I think we’ll be seeing more of this in the near future – but on Friday Starwood Capital announced their intentions to purchase Golden Tulip Hotels.

This seems like it’s going to be a complete purchase of the company – management contracts, company owned hotels, and any future deals that Golden Tulip may be involved in consummating as the deal is completed.

The agreement has been made in principal and its expected to close by June 26th – a quick process which leads me to believe that this has been in the works for quite sometime. Once the closing occurs, Golden Tulip will be brought into the Louvre Hotel Group and make Starwood Capital’s Louvre Group the 11th largest Hotel holding company in the world.

Golden Tulip is a company that’s relatively unknown in America – their single United States location is in Bethsada, MD, and is nothing spectacular. The majority of Golden Tulip’s holdings are in Europe, and Golden Tulip has 260 hotels under the Golden Tulip and Tulip Inn brands.

The growth in the company seems to lay in the Tulip Inn brand – an mid-scale hotel, similar to the other three brands that make up the Louvre Hotel Group.
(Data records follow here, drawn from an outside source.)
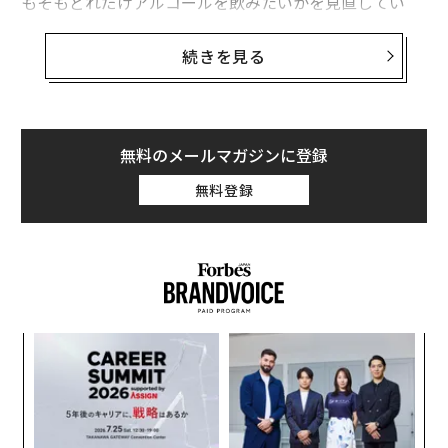
もそもどれだけアルコールを飲みたいかを見直してい
る。
続きを見る
それにもかかわらず、躊躇なく高級ワインを購入したい
と考え、その余裕がある人々にとって、そのワインがど
のように栽培されているかに無関心でいることは、ます
ます時代遅れに感じられる。ラグジュアリーに関して、
無料のメールマガジンに登録
評価基準は変化した。ボトル価格はステータスの一要素
無料登録
を示すかもしれないが、透明性と持続可能性が、今や高
級ワインを定義する中心的要素となっている。
フランスのモンペリエ市で開催される国際見本市、ミレ
ジム・ビオは、1500以上の職人生産者を一堂に集め、ま
さにそうした価値観を求めるバイヤーに彼らを紹介して
“
いる。認証オーガニック農法は、出展者の参加要件であ
シ
る。
グ
目
の
これは、オーガニック生産に焦点を当てたワイン専門家
ン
Additionally, the press release infers that another great benefit of purchasing Golden Tulip is the benefits to franchise owners of both the Golden Tulip/Tulip Inn hotels and the existing Louvre Hotel Group franchise owners will get more bookings due to the geographically diverse hotels being within one hotel network.

Sounds like we could see the creation of a guest rewards card and the creation of global marketing teams which I don’t think really existed with these brands prior to this announcement.

With the news of the Crillon being placed on the market and Baccarat apparently going gangbusters opening new locations throughout China, Starwood Capital seems to be taking two different routes with their hotel businesses and keeping them completely separate: a luxury route (1 Hotel, Baccarat and (maybe) Crillon) and an economy/mid-scale route (Louvre Group).

But that also leaves out the Concord Hotel Group – mainly a management company of high end hotels.  I’d love to see their internal organizational chart as to how these different investments and varying growth makes sense to them.

I dont think this will be the end of Starwood Capital’s focus on acquiring existing hotel brands, especially since prices are low enough for assets to be purchased at great discounts vs. their real worth.